INDIA: Will divorce lose it's stigma as "romantic" marriages increase?

indian womanWith Raj Rajaratnam’s arrest, and the posts we wrote about his wife Asha Pabla, we thought it time to pull out one of our drafts on divorce in India and try to get it up on the board before Raj Rajaratnam is old news. Obviously, Raj is not Indian. He’s Sri Lankan (and we don’t know what Asha is so don’t send nasty emails that she’s actually Swedish). Stay with us for the conversation’s sakes.
But. Yeah. Raj Rajaratman (I read someone called him Raj the Rat the other day) could certainly pass for Indian and so it is a close enough nexus for us. And we are willing to bet that his marriage was arranged and that he is highly unlikely to get divorced from his wife Asha Pabla just for that reason alone – of it being arranged, that is, (assuming Asha is not Swedish or something). Btw, read our other Asha Pabla posts here:
Anyhoo.

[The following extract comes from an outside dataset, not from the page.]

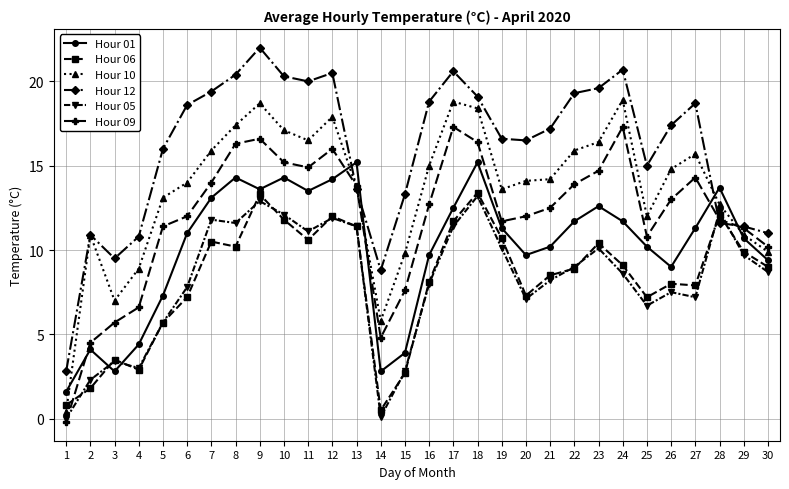

Read the Hour 06 value at 20.

7.3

We first got the idea for this post about marriage/divorce in India from Huffington Post months back. I think it was in April that Huff Post came out with this report about divorce in India. Now, India and that region of the world (including Sri Lanka) have historically had a very low divorce rate as compared to the West. When people marry in these parts, they tend to stay married. And for a number of reasons, not the least of which is that these marriages are family/kin arrangements and the couple would have to face and deal with family strife and politics if they ever chose to terminate a marriage. There has historically been an enormous stigma on divorces in these societies.

We obviously found this to be a very interesting situation for purposes of this divorce blog. However, the report on Huffington Post was basically insinuating that this stigma against divorce is lessening. Change is slow, but change is definitely happening.The divorce rate in India is still probably less than 10%. However, as more and more Indian youth become Westernized, they are beginning to choose their own spouses as opposed to the tradition of having their parents “arrange” a marriage.
And what folks are finding is that “love” marriages combust a lot quicker than “arranged” marriages for some strange reason. And with all that combustion comes a marked increase in the rate of divorce in these once divorce-free societies. That’s the negative consequence. But it’s not all bad. Because by losing the stigma, it allows married people (battered women especially) in toxic unions to have an out without fear of becoming social outcasts. And that’s a good thing.